Analysts surveyed by Reuters Estimates were expecting the Baltimore company to lose $2.33 per share. Revenues fell 42 percent to $617.2 million, against the average analysts' forecast of $611.5 million.

The company's shares were down $3.26 to $19.27 on the New York Stock Exchange.

Although the results were close to expectations, the sharp dividend cut seemed to be driving down the stock, said Morningstar analyst Alan Rambaldini. The dividend cut is weighing on the share price. I didn't see that coming at all. It will not be for another year that they would be able to raise it again, He said.
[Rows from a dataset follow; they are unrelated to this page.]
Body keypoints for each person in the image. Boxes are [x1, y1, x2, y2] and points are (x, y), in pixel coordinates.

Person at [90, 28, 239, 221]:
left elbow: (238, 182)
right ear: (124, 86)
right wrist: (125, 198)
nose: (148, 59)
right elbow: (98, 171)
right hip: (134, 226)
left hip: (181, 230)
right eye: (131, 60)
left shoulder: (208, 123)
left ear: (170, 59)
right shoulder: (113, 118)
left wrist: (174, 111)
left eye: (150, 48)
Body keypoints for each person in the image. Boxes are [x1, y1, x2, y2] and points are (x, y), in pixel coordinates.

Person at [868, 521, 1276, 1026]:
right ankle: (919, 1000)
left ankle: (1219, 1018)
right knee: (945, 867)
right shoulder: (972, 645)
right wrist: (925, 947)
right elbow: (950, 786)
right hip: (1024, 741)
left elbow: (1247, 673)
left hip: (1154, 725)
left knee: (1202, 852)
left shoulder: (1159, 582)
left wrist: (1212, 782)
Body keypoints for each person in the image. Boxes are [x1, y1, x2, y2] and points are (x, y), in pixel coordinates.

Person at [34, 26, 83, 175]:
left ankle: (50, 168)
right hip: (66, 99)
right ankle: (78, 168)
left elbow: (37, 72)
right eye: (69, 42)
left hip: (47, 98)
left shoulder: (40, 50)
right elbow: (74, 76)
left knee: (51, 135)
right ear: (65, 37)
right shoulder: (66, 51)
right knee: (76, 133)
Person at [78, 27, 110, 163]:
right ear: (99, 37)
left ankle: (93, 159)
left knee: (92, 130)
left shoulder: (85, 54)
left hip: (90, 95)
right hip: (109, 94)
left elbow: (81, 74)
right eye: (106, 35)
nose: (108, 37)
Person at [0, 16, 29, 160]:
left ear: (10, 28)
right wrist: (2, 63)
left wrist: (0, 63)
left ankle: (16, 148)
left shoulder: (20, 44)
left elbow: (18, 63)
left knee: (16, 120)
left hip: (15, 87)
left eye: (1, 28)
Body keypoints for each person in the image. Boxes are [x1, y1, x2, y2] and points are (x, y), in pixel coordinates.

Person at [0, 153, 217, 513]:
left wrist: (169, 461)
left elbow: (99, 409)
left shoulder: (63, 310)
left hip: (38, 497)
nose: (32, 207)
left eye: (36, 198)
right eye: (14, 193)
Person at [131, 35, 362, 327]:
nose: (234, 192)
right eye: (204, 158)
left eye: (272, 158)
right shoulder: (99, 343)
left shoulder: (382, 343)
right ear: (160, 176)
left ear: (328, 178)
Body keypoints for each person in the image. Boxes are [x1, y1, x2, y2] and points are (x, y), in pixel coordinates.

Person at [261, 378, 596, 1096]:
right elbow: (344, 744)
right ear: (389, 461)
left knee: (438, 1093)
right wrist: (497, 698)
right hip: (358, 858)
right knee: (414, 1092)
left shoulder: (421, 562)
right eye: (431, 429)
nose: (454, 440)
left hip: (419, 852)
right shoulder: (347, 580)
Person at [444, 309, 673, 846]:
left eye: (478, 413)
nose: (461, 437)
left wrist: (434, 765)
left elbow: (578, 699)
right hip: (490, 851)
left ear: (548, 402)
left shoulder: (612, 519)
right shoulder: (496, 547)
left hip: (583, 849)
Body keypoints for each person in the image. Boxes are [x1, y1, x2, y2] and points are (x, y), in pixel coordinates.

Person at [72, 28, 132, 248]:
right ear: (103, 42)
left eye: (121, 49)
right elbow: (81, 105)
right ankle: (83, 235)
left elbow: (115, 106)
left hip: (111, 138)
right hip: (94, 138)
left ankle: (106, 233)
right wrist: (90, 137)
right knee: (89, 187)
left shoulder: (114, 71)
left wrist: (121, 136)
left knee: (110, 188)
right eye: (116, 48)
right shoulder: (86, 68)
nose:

Speaking on a conference call with analysts, Legg Mason chief executive Mark R. Fetting said that Our shareholders deserve better results and we are determined to pick up the pace of our own recovery, he said.

In early March, Legg Mason sold $1.8 billion worth of structured investment vehicles from its money market funds. It said on Tuesday the sale resulted in losses totaling $367.4 million after taxes and operating expenses, or $2.59 per share.

One of the largest publicly traded U.S. money managers and home to once-vaunted stock picker Bill Miller, Legg Mason sold the assets for 25 cents on the dollar.

The company said assets under management stood at $632.4 billion as of March 31, down 9 percent from $698.2 billion at December 31, mainly due to net outflows of $43.5 billion. It had about $640 billion under management at the end of April, executives said on a conference call this morning.

Like other asset managers, Legg Mason had seen sharp outflows as markets declined and on concerns over the money market funds.

However, the outflows were lower than the total outflows of $77 billion Legg reported in its December quarter.

Jefferies & Co. analyst Dan Fannon said Monday he expected outflows of around $40 billion for the fourth fiscal quarter, a rough consensus, because of improved stock markets and seasonal habits of investors. The flows number the company reports will likely have a impact on the stock price, he added.

Legg Mason shares closed at $22.53 on Monday, nearly a third of their value a year ago when they closed at $64.26 on May 5, 2008. However, shares have recovered from a low of $10.37 on March 9 after the structured investment vehicle sales.